Regarding LFP charging best practices, I recommend this: when actively using the bank, charge to 95% (around 14.2/28.4/56.8 for 12/24/48 banks), and discharge to 15% (use coulomb counting on a quality monitor for discharge, not voltage, which will vary widely due to varying loads). That gives you 80% capacity and a good lifespan. If possible, narrow that range if you find you don't need that much power (e.g. during the winter). I cycle between 40 and 70% when the weather is good in the winter and I have too much solar output. When at home, store around 40% and keep the temps under 85F. Storing lithium at 100F and 100% SOC will rapidly shorten its lifespan.
For monitoring, it's hard to beat Victron's BMV 712 because it gives you a relay that can trigger on SOC or many other data points. Otherwise Victron's smart shunt will do. Both let you monitor in the app, which is really nice. And if you're willing to shell out, the overpriced Cerbo GX lets you monitor from the cloud. It's expensive, but worth it. I use it all the time.

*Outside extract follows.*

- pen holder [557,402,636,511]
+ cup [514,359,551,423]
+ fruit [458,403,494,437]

Lastly, RV tank heater pads with their imperfect thermostats removed (described in my build thread) are a simple inexpensive way to keep the batteries warm if you plan to use the RV during very cold winter outings. I paired them with my MPPT's temp-controlled relay and a timer relay, so I can use time slots (night, early morning) and temp (<50F) to warm them (>60F) as needed.
Ahh yes, good catch. I meant "settle on prismatic cells." Fixed it. Thanks.Thanks for sharing.

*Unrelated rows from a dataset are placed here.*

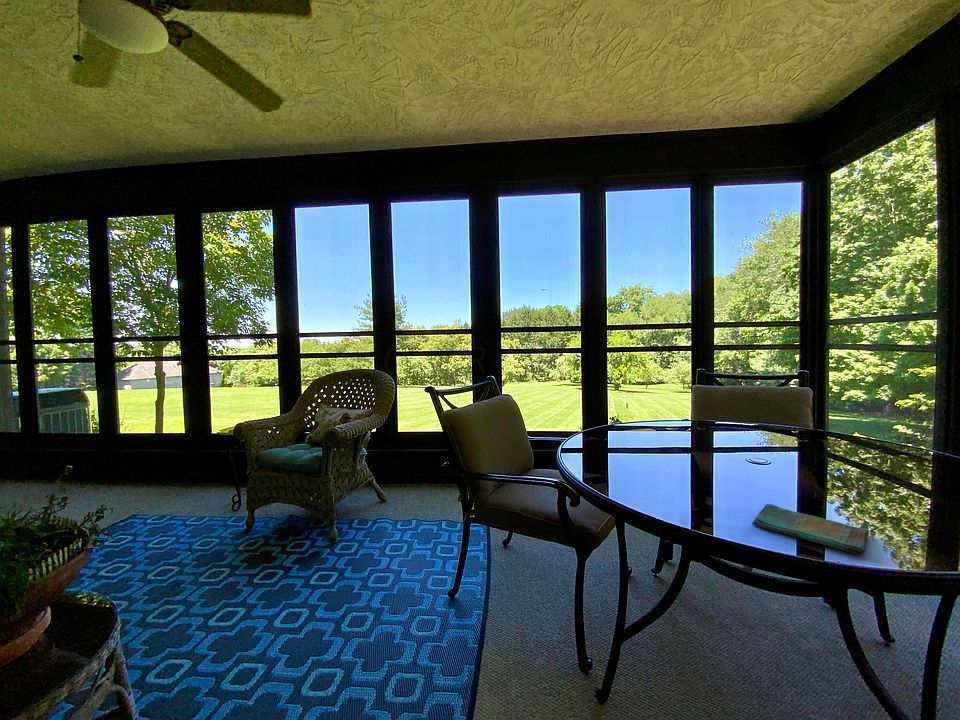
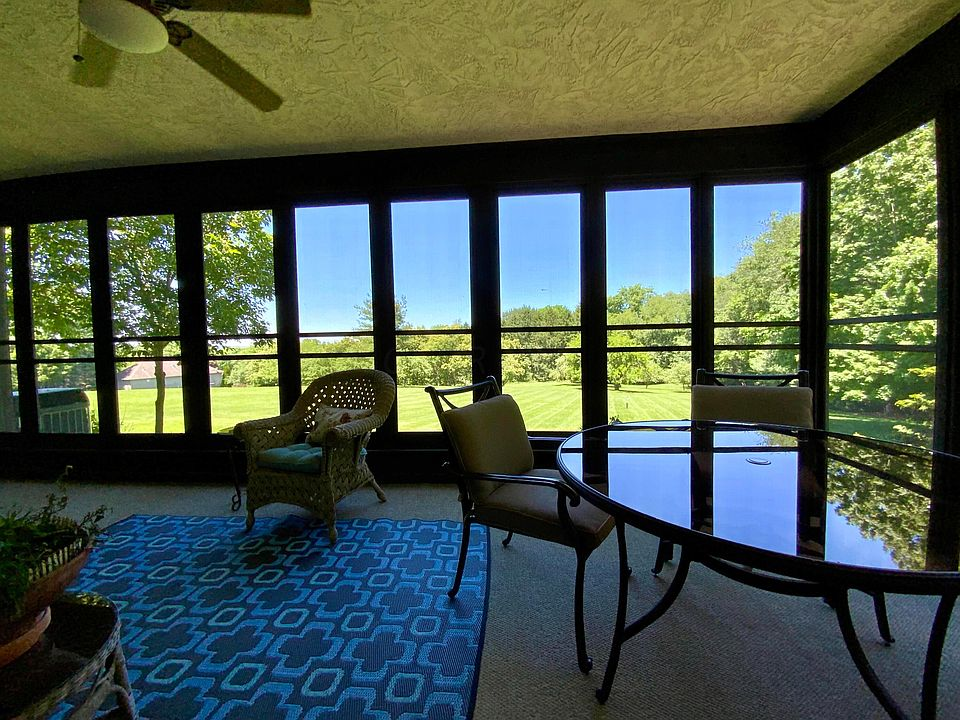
- dish towel [751,503,870,556]
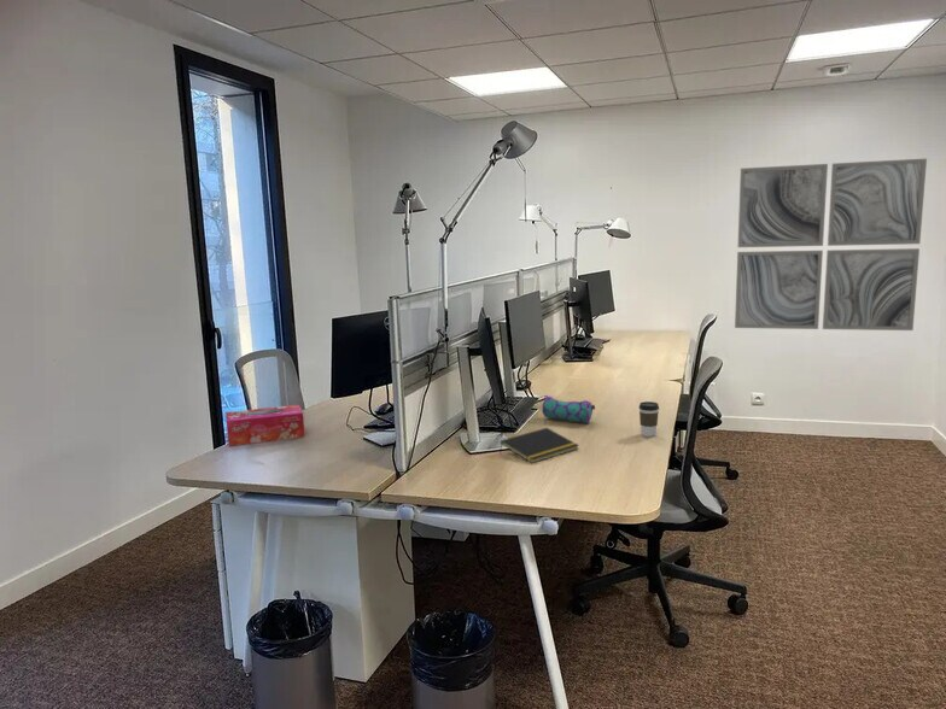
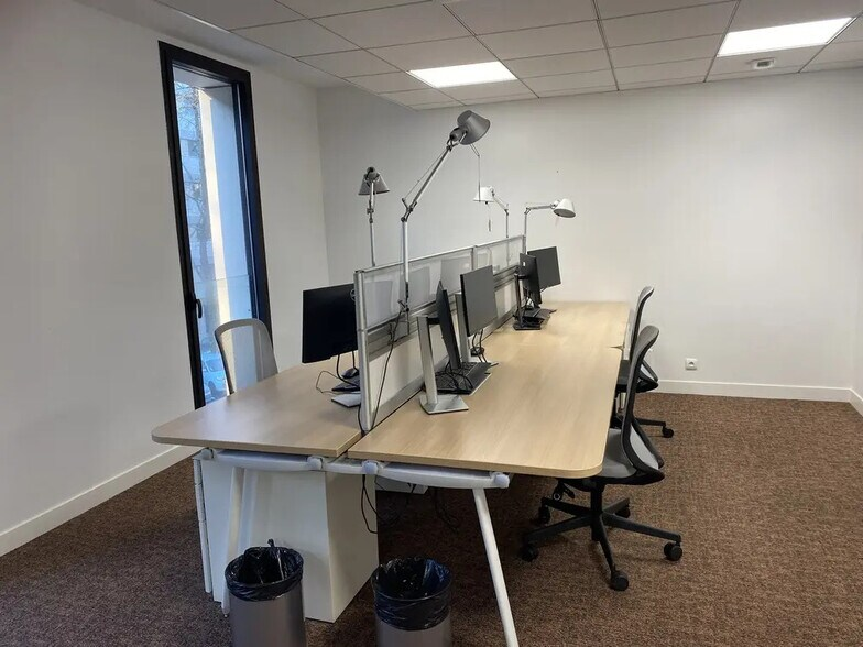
- wall art [734,158,928,332]
- notepad [498,427,580,464]
- pencil case [541,394,596,424]
- tissue box [224,404,305,447]
- coffee cup [638,400,660,438]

Much of what you suggest as set points I have read elsewhere. A thought on working on saving lifespan though: we may be at a point where the practical useful lifespan exceeds the the lifespan due to larger charge/discharge cycles.
Can you explain the effects of an alternator losing its load (such as a BMS shutting off)? In my case, I am charging from CCP2, which Ford's system switches on and off with a relay. Maybe the system "prepares" the smart alternator for the change in load.
You likely have a typo: the SOK batteries consist on prismatic cells, not cylindrical cells.